Moore is helped in piecing together the story becasue Wallace was an excellent writer and sent many letters from jail.  She has his letters to and from relatives in Texas, to Josephine and Dorothy Dunlap. From Coweta, Wallace went to the federal penitentiary where one Wallace letter admitted, “it’s up” and he made his funeral plans that were remarkably different from usual post execution procedure which gave rise to the story he was not executed. He told Atlanta Journal Constitution writer Celestine Sibley he found religion before his execution.

Moore autographed her book after answering questions from the audience. Several in the audience knew Wallace, knew of his brutal but also generous ways and told their stories.

Before Moore’s program, the historical society held its business meeting.
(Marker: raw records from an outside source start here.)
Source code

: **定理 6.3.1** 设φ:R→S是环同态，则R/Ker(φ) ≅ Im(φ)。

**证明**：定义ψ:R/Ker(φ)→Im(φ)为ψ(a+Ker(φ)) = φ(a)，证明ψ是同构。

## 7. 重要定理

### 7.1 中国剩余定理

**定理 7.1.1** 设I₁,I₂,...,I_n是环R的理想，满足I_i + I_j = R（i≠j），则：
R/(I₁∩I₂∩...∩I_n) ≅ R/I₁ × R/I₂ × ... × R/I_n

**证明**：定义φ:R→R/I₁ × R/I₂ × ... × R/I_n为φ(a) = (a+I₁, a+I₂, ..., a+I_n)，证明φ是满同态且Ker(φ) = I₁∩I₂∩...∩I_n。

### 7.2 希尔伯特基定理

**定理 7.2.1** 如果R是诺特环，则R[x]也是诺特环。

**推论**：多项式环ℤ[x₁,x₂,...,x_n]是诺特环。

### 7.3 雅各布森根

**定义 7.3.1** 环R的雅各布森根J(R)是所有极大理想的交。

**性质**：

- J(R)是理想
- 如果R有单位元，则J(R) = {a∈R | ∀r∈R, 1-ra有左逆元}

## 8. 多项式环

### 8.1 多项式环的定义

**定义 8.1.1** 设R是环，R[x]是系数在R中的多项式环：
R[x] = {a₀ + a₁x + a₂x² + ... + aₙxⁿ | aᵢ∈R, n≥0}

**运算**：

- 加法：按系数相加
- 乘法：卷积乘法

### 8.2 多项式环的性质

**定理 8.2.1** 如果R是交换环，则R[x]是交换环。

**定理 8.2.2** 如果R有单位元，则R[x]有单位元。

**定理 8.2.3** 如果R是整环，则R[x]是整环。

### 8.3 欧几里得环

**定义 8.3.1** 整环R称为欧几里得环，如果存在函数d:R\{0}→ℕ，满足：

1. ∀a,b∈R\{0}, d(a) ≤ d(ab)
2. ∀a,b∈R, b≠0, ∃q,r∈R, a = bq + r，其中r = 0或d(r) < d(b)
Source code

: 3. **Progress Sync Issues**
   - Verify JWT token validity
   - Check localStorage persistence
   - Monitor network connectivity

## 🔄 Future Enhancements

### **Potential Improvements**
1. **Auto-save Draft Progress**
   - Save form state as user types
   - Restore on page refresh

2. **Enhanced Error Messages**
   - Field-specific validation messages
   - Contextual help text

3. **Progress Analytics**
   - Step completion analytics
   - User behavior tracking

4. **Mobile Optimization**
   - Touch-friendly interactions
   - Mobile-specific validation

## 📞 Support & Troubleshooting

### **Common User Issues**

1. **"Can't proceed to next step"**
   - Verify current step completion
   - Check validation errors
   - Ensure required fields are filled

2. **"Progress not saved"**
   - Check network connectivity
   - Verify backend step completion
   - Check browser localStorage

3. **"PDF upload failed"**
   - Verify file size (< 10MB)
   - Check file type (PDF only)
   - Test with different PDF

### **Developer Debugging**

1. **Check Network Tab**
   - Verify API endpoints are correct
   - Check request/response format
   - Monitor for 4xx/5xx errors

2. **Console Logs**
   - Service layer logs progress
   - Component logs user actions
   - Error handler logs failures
The Greenville United Methodist Church donated $1000 toward the parking lot paving and graveling at the society’s headquarters as the church uses the facility frequently. The heating and air conditioning problems were discussed with plans to further investigate what was needed. The society will again be selling Honey Baked Hams at Thanksgiving.

President Mabon recognized Sally Neal, Linda Wilburn, and Sally Estes and thanked them for their work on the Greenville Streetscapes. Phase I is finished and Phase II funds are being procured to complete the west side of the square and the courthouse retaining wall. The group has to raise 20% of the $375,000 to match the $300,000 grant. Wilburn noted there will be more pavers sold as Phase I raised over $20,000 on the sales which have been popular as many people walk the sidewalks to read the pavers.

Wilburn was asked to explain her private venture into Greenville’s downtown development as she has bought and renovated the Charles Jones Print Shop to be an art museum for local county artists.  Toots Hobson and Sally Neal explained that the first exhibit opening in November is called All Things Christmas and will be open for school tours and to the public.  The exhibit features Christmas customs and traditions from around the world and features over seventy Nativity scenes, varieties of Christmas trees and decorations, Santas, Nutcrackers, snowmen and more. Mabon thanked the Wilburns for embracing our community and investing in it.